## WORK REQUEST
Change every "Catapult" to "the firm" in the data from the start through the line with "Seo Blogs Submitter", leaving everything else in those lines as it is. Leave the pictures out.

Transcribed page text:
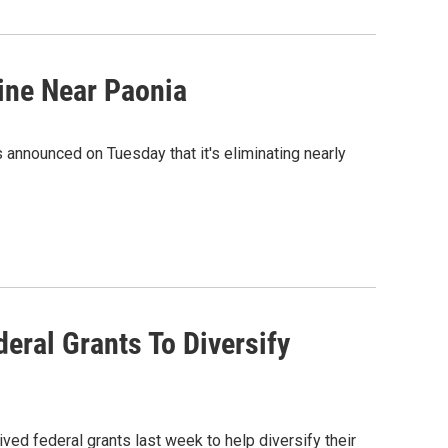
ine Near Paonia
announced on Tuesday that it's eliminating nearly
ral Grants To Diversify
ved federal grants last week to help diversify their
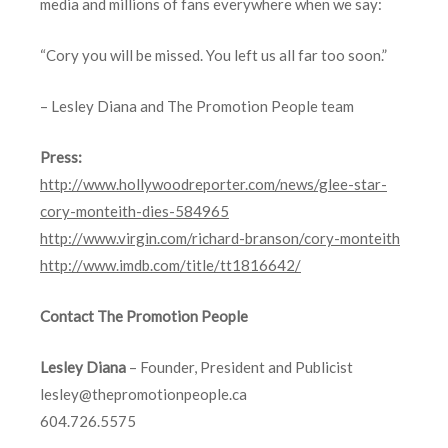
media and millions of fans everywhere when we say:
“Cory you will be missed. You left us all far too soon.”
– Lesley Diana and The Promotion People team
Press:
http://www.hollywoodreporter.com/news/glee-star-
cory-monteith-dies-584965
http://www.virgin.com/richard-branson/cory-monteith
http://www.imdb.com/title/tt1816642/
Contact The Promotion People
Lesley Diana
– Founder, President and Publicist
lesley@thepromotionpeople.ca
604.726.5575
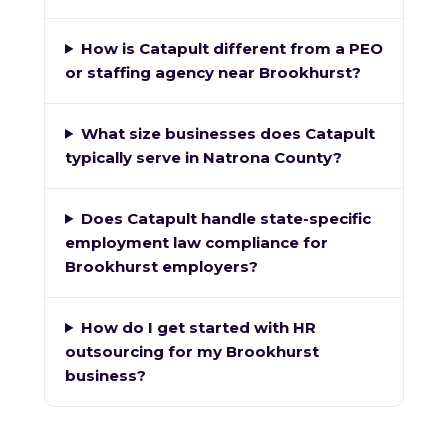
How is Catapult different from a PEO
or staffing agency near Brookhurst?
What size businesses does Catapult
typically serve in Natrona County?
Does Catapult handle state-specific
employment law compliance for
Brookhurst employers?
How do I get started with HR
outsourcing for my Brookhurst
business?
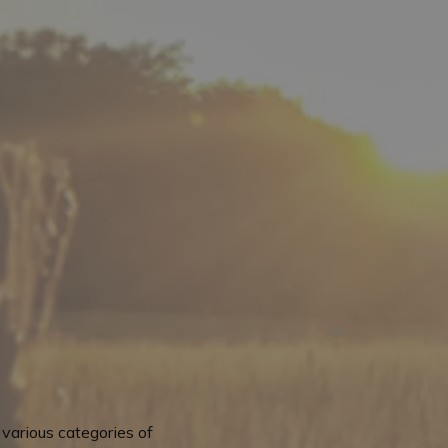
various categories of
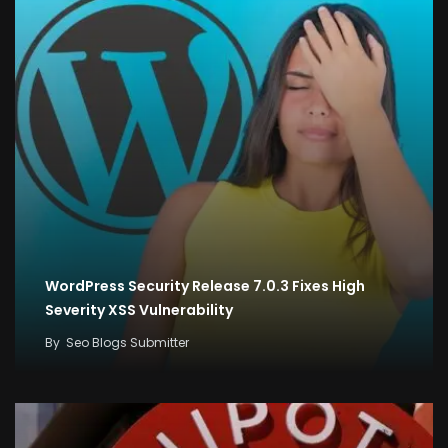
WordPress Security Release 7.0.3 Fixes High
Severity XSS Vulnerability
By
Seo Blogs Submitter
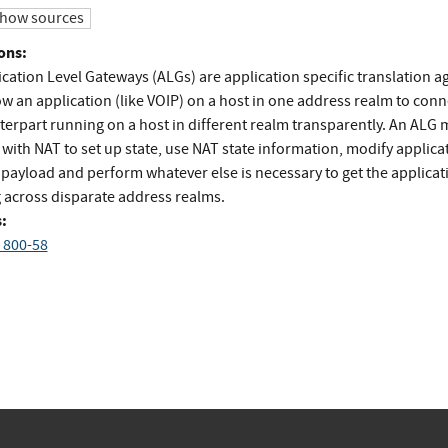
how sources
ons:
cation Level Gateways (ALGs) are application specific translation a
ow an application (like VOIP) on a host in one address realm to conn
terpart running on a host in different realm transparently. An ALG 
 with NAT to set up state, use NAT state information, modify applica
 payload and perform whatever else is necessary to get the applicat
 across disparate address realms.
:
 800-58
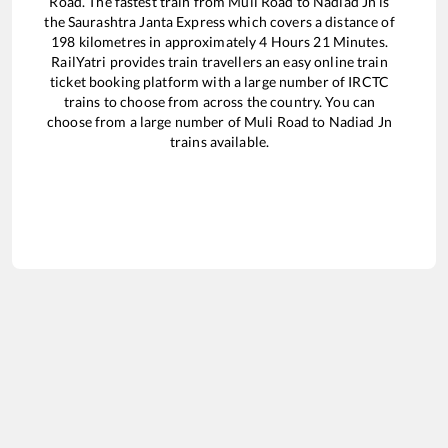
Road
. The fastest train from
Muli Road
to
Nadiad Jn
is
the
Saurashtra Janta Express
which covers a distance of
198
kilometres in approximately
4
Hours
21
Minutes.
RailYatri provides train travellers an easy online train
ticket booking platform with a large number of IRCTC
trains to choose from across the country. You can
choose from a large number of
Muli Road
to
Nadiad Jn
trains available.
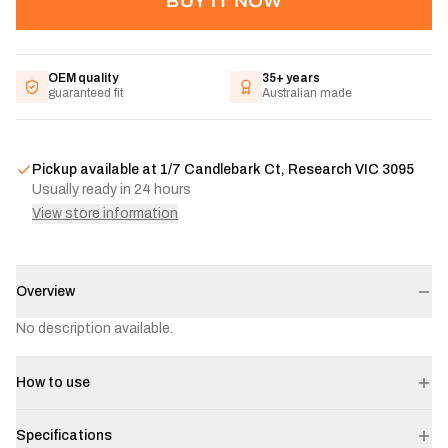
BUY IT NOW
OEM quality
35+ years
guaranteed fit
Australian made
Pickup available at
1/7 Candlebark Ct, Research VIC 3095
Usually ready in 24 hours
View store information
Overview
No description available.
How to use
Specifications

## SOLUTION BELOW
ine Near Paonia
announced on Tuesday that it's eliminating nearly
ral Grants To Diversify
ved federal grants last week to help diversify their
media and millions of fans everywhere when we say:
“Cory you will be missed. You left us all far too soon.”
– Lesley Diana and The Promotion People team
Press:
http://www.hollywoodreporter.com/news/glee-star-
cory-monteith-dies-584965
http://www.virgin.com/richard-branson/cory-monteith
http://www.imdb.com/title/tt1816642/
Contact The Promotion People
Lesley Diana
– Founder, President and Publicist
lesley@thepromotionpeople.ca
604.726.5575
How is the firm different from a PEO
or staffing agency near Brookhurst?
What size businesses does the firm
typically serve in Natrona County?
Does the firm handle state-specific
employment law compliance for
Brookhurst employers?
How do I get started with HR
outsourcing for my Brookhurst
business?
various categories of
WordPress Security Release 7.0.3 Fixes High
Severity XSS Vulnerability
By
Seo Blogs Submitter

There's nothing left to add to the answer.